Prompt:
Return each line of the records with nothing changed, pictures excepted.

Stored data:
------------------------------------

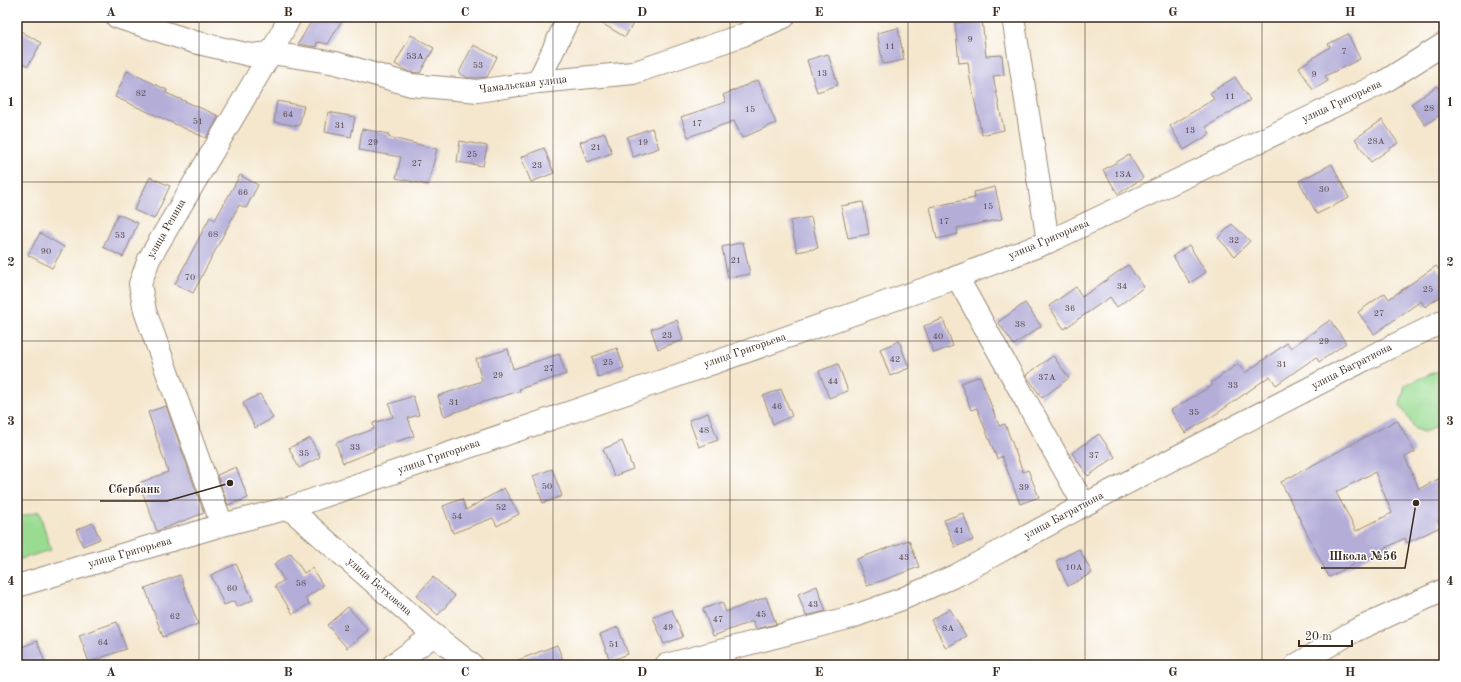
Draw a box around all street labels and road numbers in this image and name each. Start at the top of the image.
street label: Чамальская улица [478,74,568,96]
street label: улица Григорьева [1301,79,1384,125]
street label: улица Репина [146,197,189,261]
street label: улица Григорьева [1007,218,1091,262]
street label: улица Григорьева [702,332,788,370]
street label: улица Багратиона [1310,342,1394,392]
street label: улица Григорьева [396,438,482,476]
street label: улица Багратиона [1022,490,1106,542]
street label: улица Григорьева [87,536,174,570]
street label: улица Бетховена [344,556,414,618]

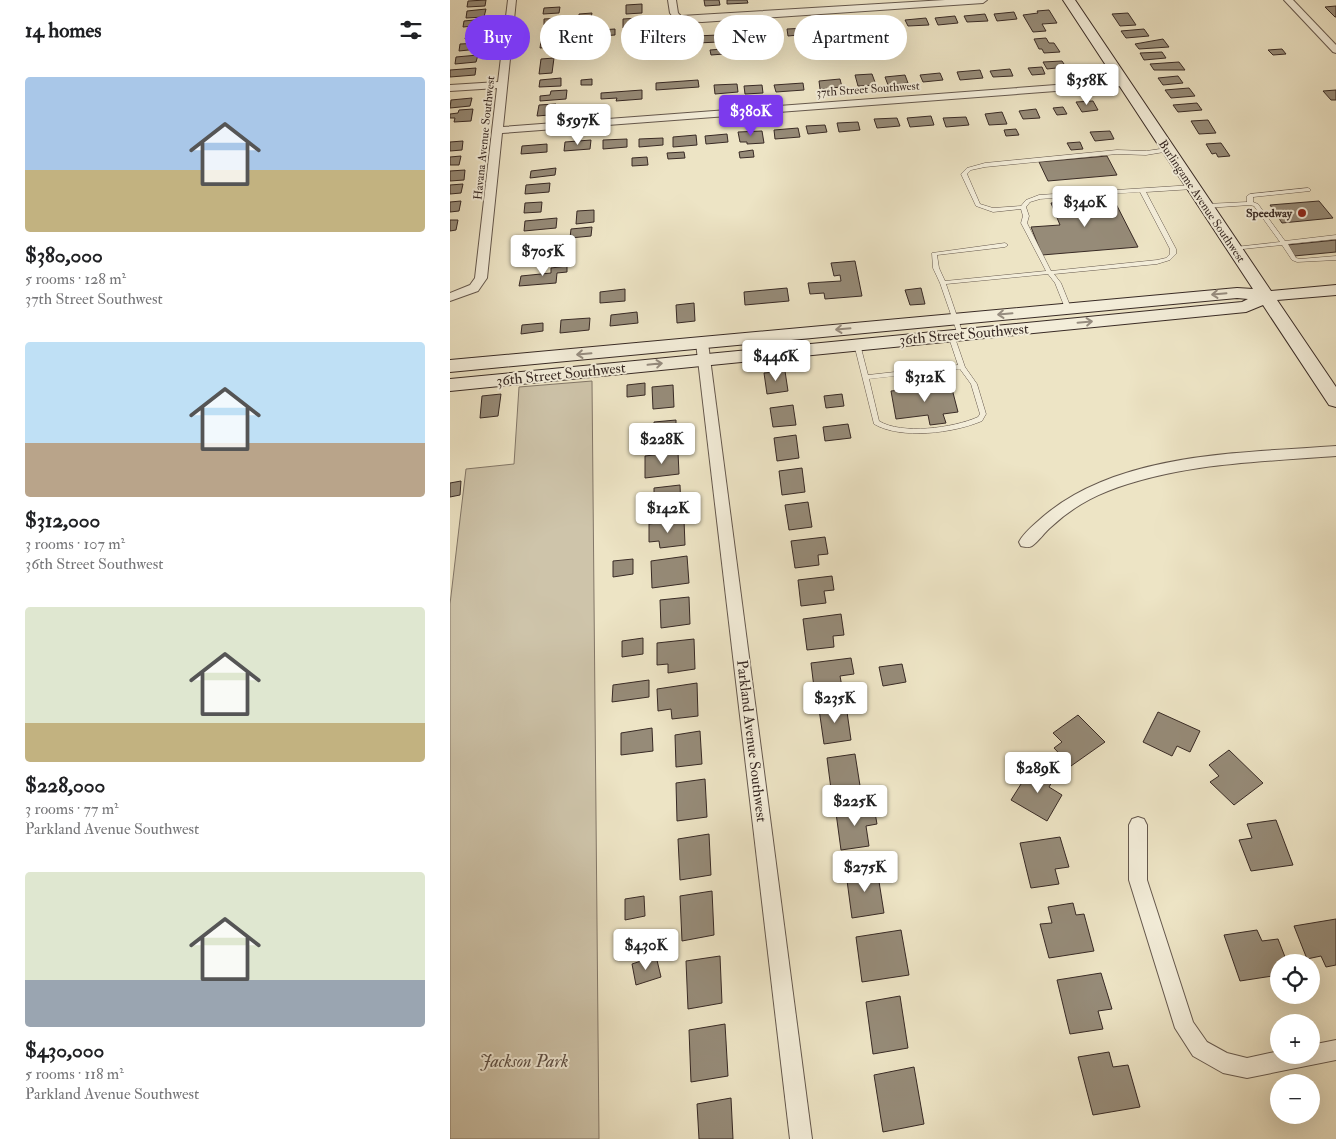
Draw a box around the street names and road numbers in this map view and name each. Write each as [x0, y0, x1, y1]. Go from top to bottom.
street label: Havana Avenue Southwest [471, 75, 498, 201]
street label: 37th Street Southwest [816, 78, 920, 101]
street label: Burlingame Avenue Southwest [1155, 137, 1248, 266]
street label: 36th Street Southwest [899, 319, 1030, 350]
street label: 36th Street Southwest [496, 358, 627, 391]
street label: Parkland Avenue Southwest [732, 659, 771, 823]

------------------------------------

Answer section:
Draw a box around all street labels and road numbers in this image and name each. Start at the top of the image.
street label: Чамальская улица [478,74,568,96]
street label: улица Григорьева [1301,79,1384,125]
street label: улица Репина [146,197,189,261]
street label: улица Григорьева [1007,218,1091,262]
street label: улица Григорьева [702,332,788,370]
street label: улица Багратиона [1310,342,1394,392]
street label: улица Григорьева [396,438,482,476]
street label: улица Багратиона [1022,490,1106,542]
street label: улица Григорьева [87,536,174,570]
street label: улица Бетховена [344,556,414,618]

Draw a box around the street names and road numbers in this map view and name each. Write each as [x0, y0, x1, y1]. Go from top to bottom.
street label: Havana Avenue Southwest [471, 75, 498, 201]
street label: 37th Street Southwest [816, 78, 920, 101]
street label: Burlingame Avenue Southwest [1155, 137, 1248, 266]
street label: 36th Street Southwest [899, 319, 1030, 350]
street label: 36th Street Southwest [496, 358, 627, 391]
street label: Parkland Avenue Southwest [732, 659, 771, 823]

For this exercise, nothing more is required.